2

I get that it has to do with the lens, but what exactly is causing this?

  • 1
    Probably would be better to ask "Why do images sometimes look "softer" at higher focal lengths?" Some of the sharpest lenses ever made are in the 300-500mm focal length range. The Canon EF 300mm f/2.8 L IS II is one of the sharpest mass produced lenses ever. And don't even start to talk about specialty lenses with very long focal lengths, such as used for satellite imaging. – Michael C Dec 13 '16 at 19:29
10

Several focal-length-related factors can influence sharpness:

  • It is usually harder to manufacture long focal lens, so at constant cost, expect a 50 mm to be sharp, a 200 mm to be not-so-sharp, and >300 mm to be really low quality.

  • On a related note, it's hard to make a lens with both a long focal lens and a wide aperture. So, long focal lens often have a narrow aperture, hence more diffraction.

  • Long focal lens implies shallow depth of field, so any focus imperfection (front or back focus) is much more noticeable.

  • Long focal lens implies more motion blur except if you use a tripod or have a very fast shutter speed.

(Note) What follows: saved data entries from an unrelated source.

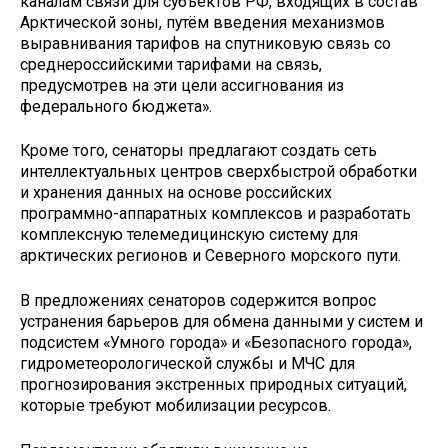
каналам связи для субъектов РФ, входящих в состав
Арктической зоны, путём введения механизмов
выравнивания тарифов на спутниковую связь со
среднероссийскими тарифами на связь,
предусмотрев на эти цели ассигнования из
федерального бюджета».
Кроме того, сенаторы предлагают создать сеть
интеллектуальных центров сверхбыстрой обработки
и хранения данных на основе российских
программно-аппаратных комплексов и разработать
комплексную телемедицинскую систему для
арктических регионов и Северного морского пути.
В предложениях сенаторов содержится вопрос
устранения барьеров для обмена данными у систем и
подсистем «Умного города» и «Безопасного города»,
гидрометеорологической службы и МЧС для
прогнозирования экстренных природных ситуаций,
которые требуют мобилизации ресурсов.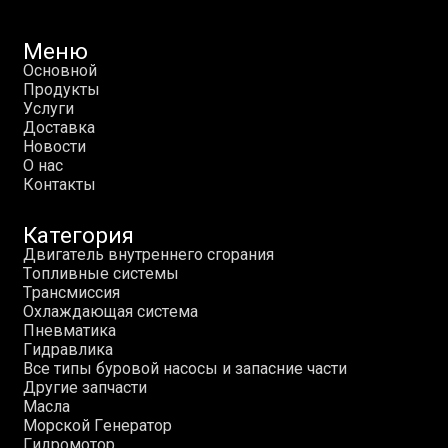
Меню
О
с
н
о
в
н
о
й
П
р
о
д
у
к
т
ы
У
с
л
у
г
и
Д
о
с
т
а
в
к
а
Н
о
в
о
с
т
и
О
н
а
с
К
о
н
т
а
к
т
ы
Категория
Д
в
и
г
а
т
е
л
ь
в
н
у
т
р
е
н
н
е
г
о
с
г
о
р
а
н
и
я
Т
о
п
л
и
в
н
ы
е
с
и
с
т
е
м
ы
Т
р
а
н
с
м
и
с
с
и
я
О
х
л
а
ж
д
а
ю
щ
а
я
с
и
с
т
е
м
а
П
н
е
в
м
а
т
и
к
а
Г
и
д
р
а
в
л
и
к
а
В
с
е
т
и
п
ы
б
у
р
о
в
о
й
н
а
с
о
с
ы
и
з
а
п
а
с
н
и
е
ч
а
с
т
и
Д
р
у
г
и
е
з
а
п
ч
а
с
т
и
М
а
с
л
а
М
о
р
с
к
о
й
Г
е
н
е
р
а
т
о
р
Г
и
д
р
о
м
о
т
о
р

  • Long focal length are often used to shoot distant subjects, in which case the atmospheric effects can be important. Depending on the distance and weather, the atmospheric effects can be the limiting factor, and then whatever the lens, you'll always get bad pictures (thanks @mattdm for the hint, I forgot this one).

3

It's probably because the lens you're thinking about is a low-cost telephoto or supertelephoto 70-300 or 18-300 type lens.

A longer telephoto focal length is not inherently soft. My EF 400mm f/5.6L USM prime lens is very very sharp and fast to autofocus and is my go-to birding lens. But it also cost more than US$1000. Canon's so-called 'great white' telephoto and supertelephoto lenses all have great reputations, but they do have pricetags to match.

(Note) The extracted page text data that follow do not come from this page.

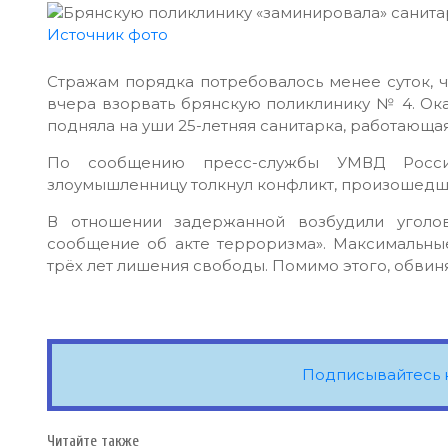
Источник фото
Стражам порядка потребовалось менее суток, ч
вчера взорвать брянскую поликлинику № 4. Ок
подняла на уши 25-летняя санитарка, работающ
По сообщению пресс-службы УМВД Росси
злоумышленницу толкнул конфликт, произошедш
В отношении задержанной возбудили уголо
сообщение об акте терроризма». Максимальные
трёх лет лишения свободы. Помимо этого, обви
Подписывайтесь 
Читайте также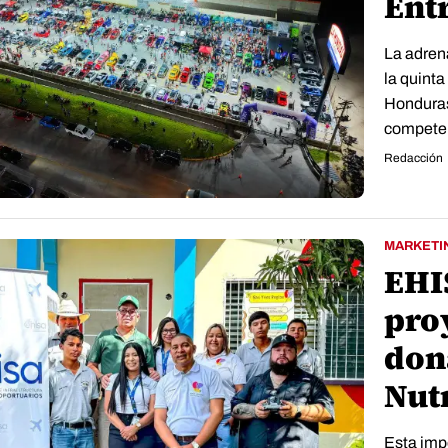
Ent
La adrena
la quinta
Honduras
competen
Redacción
MARKETI
EHI
pro
don
Nutr
Esta impo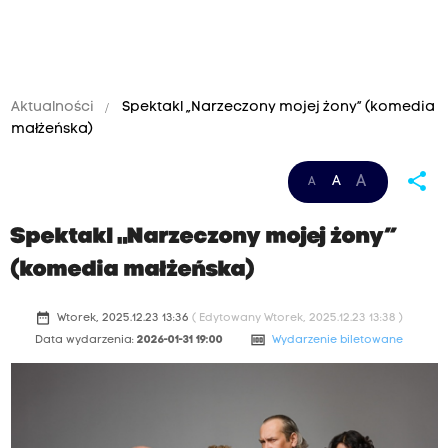
Aktualności
Spektakl „Narzeczony mojej żony” (komedia
małżeńska)
share
A
A
A
Spektakl „Narzeczony mojej żony”
(komedia małżeńska)
date_range
Wtorek, 2025.12.23 13:36
( Edytowany Wtorek, 2025.12.23 13:38 )
money
Data wydarzenia:
2026-01-31 19:00
Wydarzenie biletowane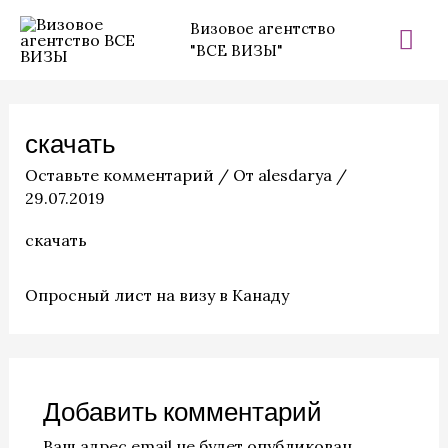
Перейти
Гла
Визовое агентство
к
"ВСЕ ВИЗЫ"
ме
содержимому
скачать
Оставьте комментарий
/ От
alesdarya
/
29.07.2019
скачать
Опросный лист на визу в Канаду
Добавить комментарий
Ваш адрес email не будет опубликован.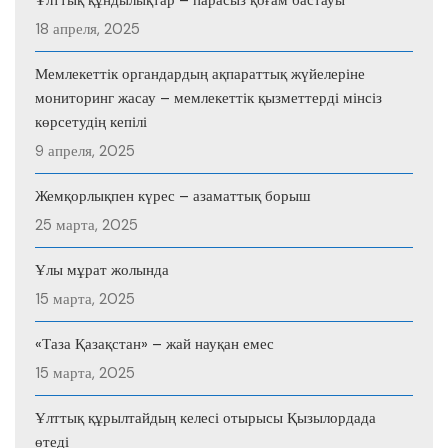
18 апреля, 2025
Мемлекеттік органдардың ақпараттық жүйелеріне
мониторинг жасау – мемлекеттік қызметтерді мінсіз
көрсетудің кепілі
9 апреля, 2025
Жемқорлықпен күрес – азаматтық борыш
25 марта, 2025
Ұлы мұрат жолында
15 марта, 2025
«Таза Қазақстан» – жай науқан емес
15 марта, 2025
Ұлттық құрылтайдың келесі отырысы Қызылордада
өтеді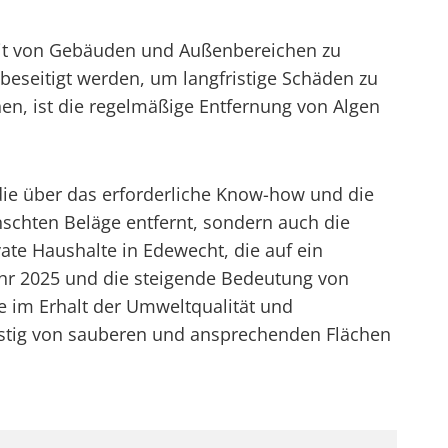
keit von Gebäuden und Außenbereichen zu
beseitigt werden, um langfristige Schäden zu
en, ist die regelmäßige Entfernung von Algen
die über das erforderliche Know-how und die
schten Beläge entfernt, sondern auch die
ate Haushalte in Edewecht, die auf ein
ahr 2025 und die steigende Bedeutung von
e im Erhalt der Umweltqualität und
fristig von sauberen und ansprechenden Flächen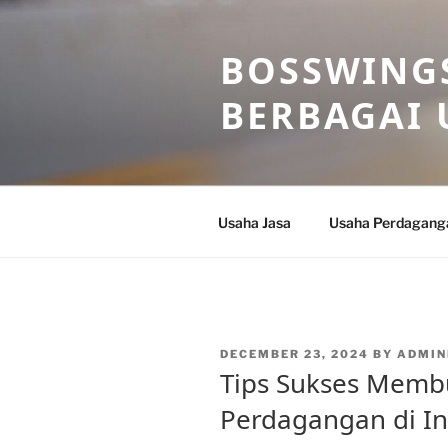
Skip
to
BOSSWINGS
content
BERBAGAI 
Usaha Jasa
Usaha Perdagang
POSTED
DECEMBER 23, 2024
BY
ADMIN
ON
Tips Sukses Memb
Perdagangan di I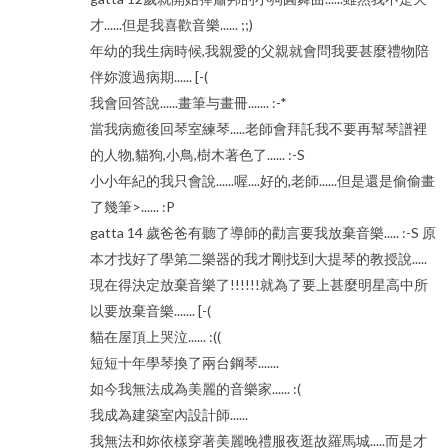
才......但是我喜歡音樂...... ;;)
年幼的我生病時候,我親愛的父親就會問我要甚麼禮物陪
伴妳渡過病期...... [-(
我會回答說......畫筆与畫冊....... :-*
當我病癒後回琴室練琴.....老師會拜託我不要再幫琴譜裡
的人物,貓狗,小鳥,樹木著色了...... :-S
小小年紀的我只會說......喔....好的,老師......但是還是偷偷畫
了幾筆>...... :P
gatta 14 歲爸爸有聽了導師的勸言要我放棄音樂..... :-S 原
本才找好了學第二樂器的我才剛找到大提琴的教授說.....
現在得決定放棄音樂了!!!!!!就為了要上甚麼明星高中所
以要放棄音樂....... [-(
貓在屋頂上哭泣...... :((
短短十年學琴換了兩台鋼琴.......
如今我無法成為美麗的音樂家...... :(
我成為建築室內設計師......
我無法和妳依樣穿著美麗晚禮服夜逛故羅馬城.....而是才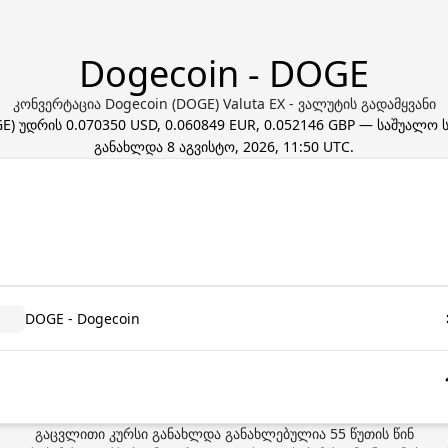
Dogecoin - DOGE
კონვერტაცია Dogecoin (DOGE) Valuta EX - ვალუტის გადამყვანი
GE
) უდრის
0.070350 USD, 0.060849 EUR, 0.052146 GBP
— საშუალო ს
განახლდა
8 აგვისტო, 2026, 11:50 UTC
.
DOGE - Dogecoin
გაცვლითი კურსი განახლდა
განახლებულია
55
წუთის წინ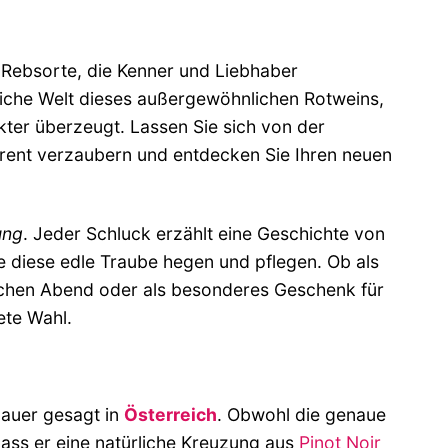
e Rebsorte, die Kenner und Liebhaber
reiche Welt dieses außergewöhnlichen Rotweins,
kter überzeugt. Lassen Sie sich von der
rent verzaubern und entdecken Sie Ihren neuen
ung
. Jeder Schluck erzählt eine Geschichte von
e diese edle Traube hegen und pflegen. Ob als
tlichen Abend oder als besonderes Geschenk für
ete Wahl.
nauer gesagt in
Österreich
. Obwohl die genaue
dass er eine natürliche Kreuzung aus
Pinot Noir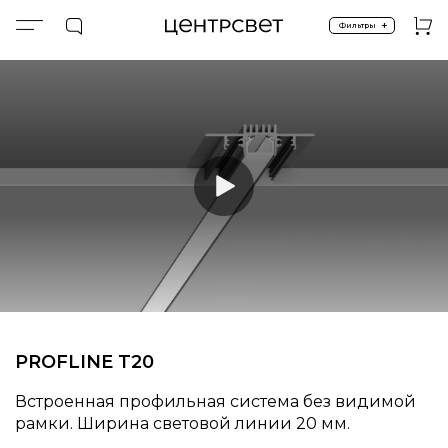
+
Фильтры
Главная
ПРОДУКТЫ
Световые профили
Встроенные профили
PROFLINE T20
PROFLINE T20
Встроенная профильная система без видимой
рамки. Ширина световой линии 20 мм.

But with a budget entry-level telephoto or supertelephoto zoom, the reasons the lens is generally perceived as soft are manifold:

  1. The design of a zoom lens is typically compromised on image quality somewhere in the zoom range to cover a variety of focal lengths. Most typically, these weaknesses will be at the ends of the zoom range (usually distortion and sharpness). The bigger the zoom range, the more compromise you tend to run into. A smaller zoom range (or a prime) and more corrective elements can improve performance, but this comes at a cost both in versatility and price tag.

  2. The variance in image quality also happens over the aperture range of the lens as well. Very few lenses perform well wide open. But because of the 1/focal_length rule, telephoto lenses are often used by newbs wide open at the extreme telephoto end of the range. That's compounding two weaknesses together.

  3. 1/focal_length rules of thumb also mean that shutter speeds and iso settings are higher than most newbs are aware of. It's not uncommon to use apertures in the f/8-f/16 range, with iso settings in the 400-1600 range in sunny-16 conditions, just to get the shutter speed up fast enough to eliminate blur from handholding. Using a monopod or tripod can also help with this. But newbs tend to default to handholding.

  4. Autofocus accuracy is also more of an issue with a telephoto or supertelephoto lens, because the depth of field gets shallower, even at smaller apertures. Lower-cost zoom lenses tend not to have features to increase AF accuracy/speed, such as ultrasonic motors or focus limit switches.

  5. The nature of telephoto subjects. The most common subjects that someone buys a telephoto zoom for are sports and wildlife. Both of which move quickly and require good technique and anticipation/skillz of the shooter to get a "clean" shot. These are demanding disciplines that take a lot of practice to master. And in the case of wildlife, often your lens just isn't long enough to frame the way you want, so you end up cropping, which reduces your resolution and thereby your sharpness.

In essence, it's a combination of lack of technique and the performance of a low-cost telephoto zoom that's creating issues of perceived softness at higher focal lengths. But with good technique or a high-end supertelephoto lens, it may not be an issue at all.

0

"Some images" will look softer due to chromatic aberration which splits white light into it's spectral components; the thicker glass elements of a telephoto heighten this effect in high-contrast, backlit images. You will always see this this, for example, in tree branches photographed with a bright sky, or snow patches on a dark mountain. Left edges will be highlighted in cyan and right edges highlighted in pink. This can be corrected in post processing or with in camera lens profiles, but it does compromise these kinds of edges.

"Some images", particularly landscapes taken at the magic hour, are prone to the shimmering effect of high temperature gradients in the atmosphere. What should be a static subject now moves very quickly, though by small amounts, but enough to smear everything except sky. Unless these pictures are shot at a high ISO, they will be blurry. Even tripods help little in these cases. So, even though edges may be sharp if shot correctly, the overall image suffers due to high ISO.

Shooting high-quality images with large telephotos is hard!